Gelo v City of New York
2006 NY Slip Op 08736 [34 AD3d 636]
November 21, 2006
Appellate Division, Second Department
Published by New York State Law Reporting Bureau pursuant to Judiciary Law § 431.
As corrected through Wednesday, January 17, 2007


Charles Gelo et al., Appellants,
v
City of New York, Defendant, and Starr Realty Company (NE), LLC, Defendants and Third-Party Plaintiffs-Respondents. Gianna Mechanical Corp., Third-Party Defendant-Respondent. (And Another Third-Party Action.)

[*1]

In an action to recover damages for personal injuries, etc., the plaintiffs appeal, as limited by their brief, from so much of an order of the Supreme Court, Queens County (Flug, J.), dated December 30, 2005, as denied their motion for summary judgment on the issue of liability on their cause of action against the defendants Starr Realty Company (NE), LLC, Heartland Construction Corp., Review Avenue Construction Corp., and Heartland Land Construction Corp. alleging a violation of Labor Law § 240 (1) and, upon searching the record, awarded summary judgment to those defendants dismissing that cause of action insofar as asserted against them.

Ordered that the order is affirmed insofar as appealed from, with one bill of costs.

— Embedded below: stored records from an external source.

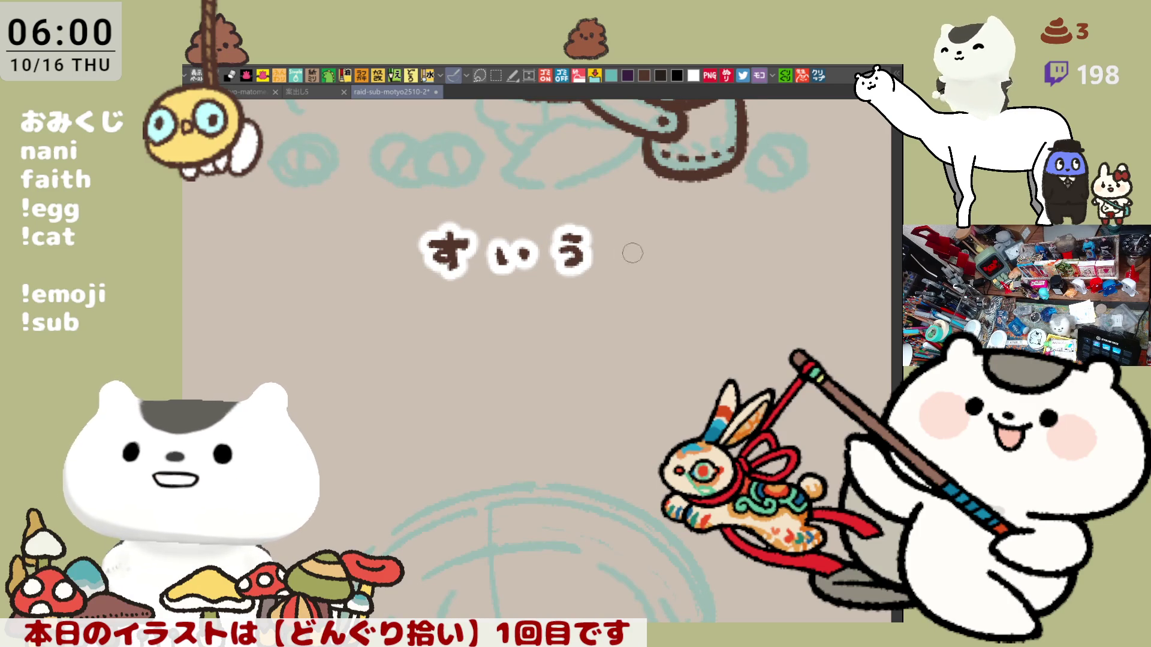
pyautogui.moveTo(620, 238)
pyautogui.mouseDown()
pyautogui.moveTo(650, 270)
pyautogui.moveTo(686, 249)
pyautogui.moveTo(710, 271)
pyautogui.moveTo(637, 362)
pyautogui.mouseUp()
pyautogui.press('ctrl+z')
pyautogui.press('ctrl+z')
pyautogui.scroll(-6, 638, 362)
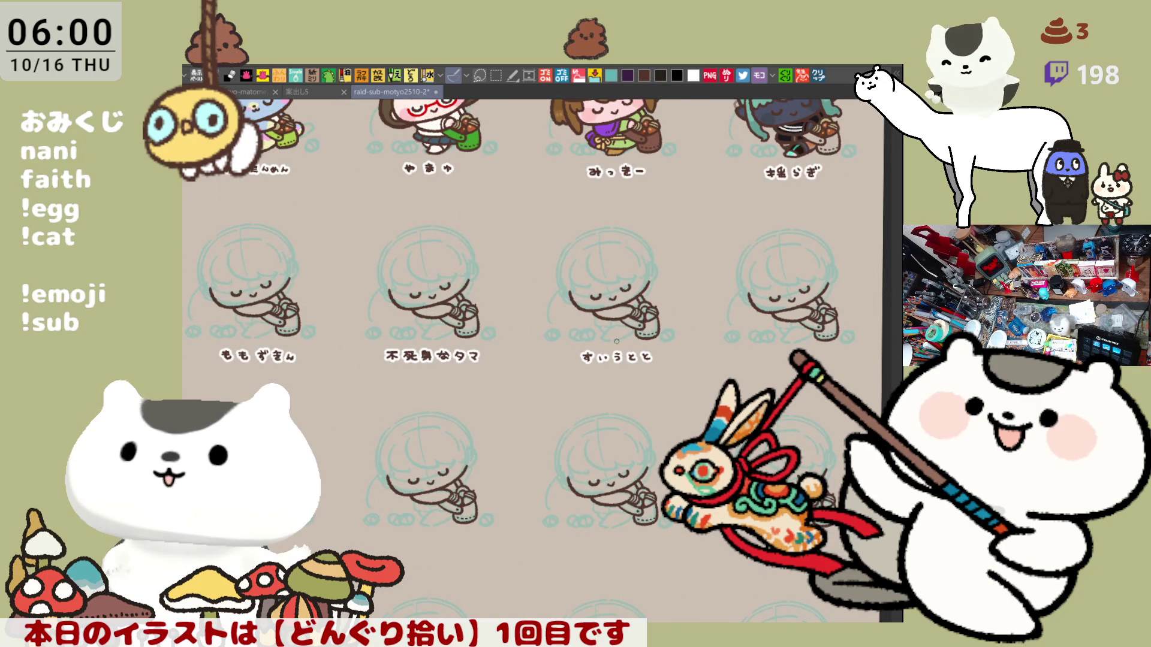
# - Pan up to the runerune row and the blank area under its character
pyautogui.moveTo(617, 341); pyautogui.dragTo(622, 479)
pyautogui.moveTo(539, 240); pyautogui.dragTo(634, 341)
pyautogui.moveTo(541, 163)
pyautogui.mouseDown()
pyautogui.moveTo(589, 274)
pyautogui.moveTo(622, 534)
pyautogui.mouseUp()
pyautogui.moveTo(599, 359)
pyautogui.mouseDown()
pyautogui.moveTo(617, 462)
pyautogui.moveTo(574, 405)
pyautogui.mouseUp()
pyautogui.moveTo(805, 480); pyautogui.dragTo(538, 348)
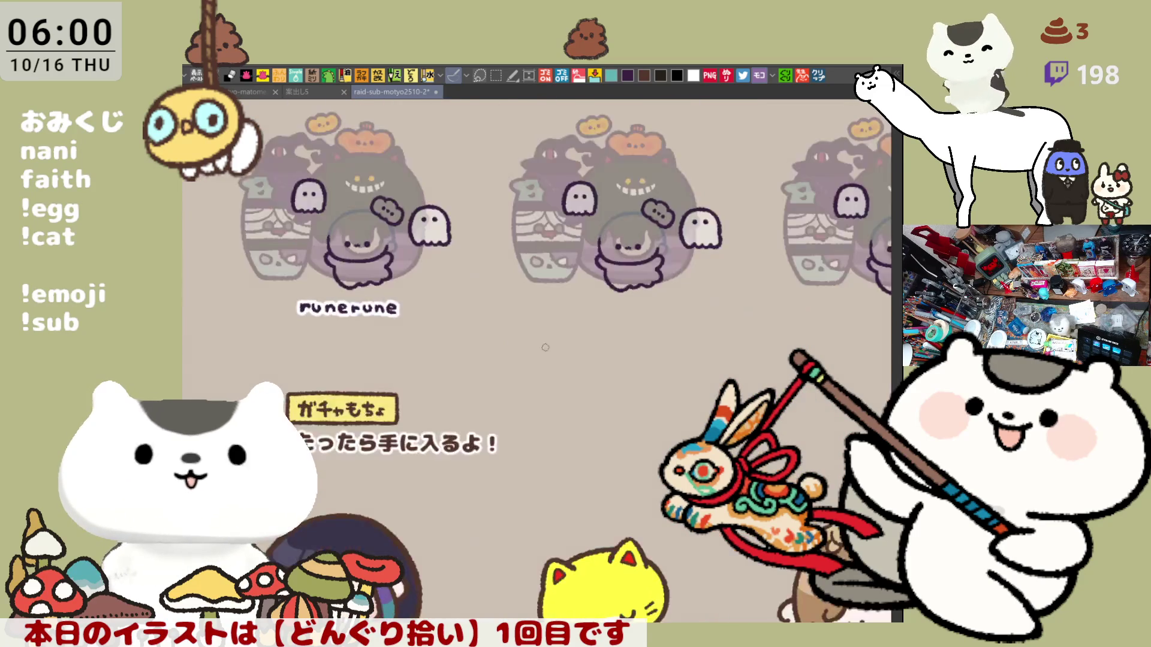
pyautogui.scroll(6, 577, 340)
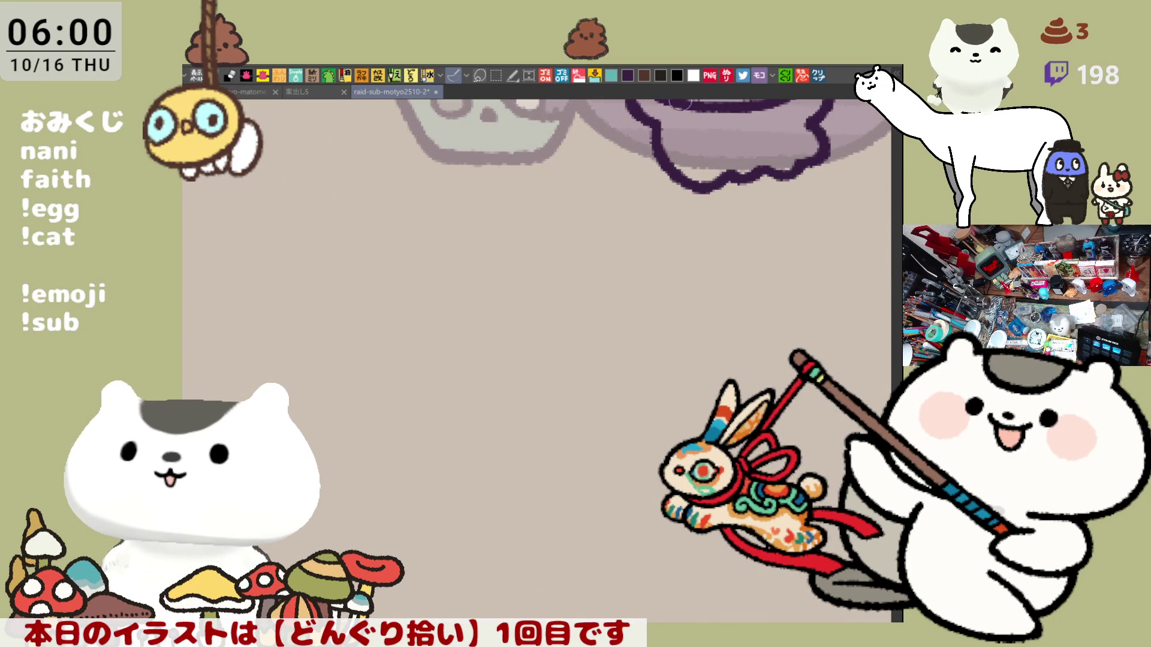
pyautogui.moveTo(622, 404); pyautogui.dragTo(540, 398)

Contrary to the plaintiffs' contention, the Supreme Court properly searched the record and awarded summary judgment to the defendants third-party plaintiffs dismissing the cause of action alleging a violation of Labor Law § 240 (1) insofar as asserted against them since the permanently affixed ladder from which the injured plaintiff fell was a normal appurtenance to the [*2]building and was not designed as a safety device to protect the injured plaintiff from elevation-related risks (see Gold v NAB Constr. Corp., 288 AD2d 434 [2001]; Norton v Park Plaza Owners Corp., 263 AD2d 531 [1999]).

The plaintiffs' remaining contentions are without merit. Florio, J.P., Krausman, Fisher and Covello, JJ., concur.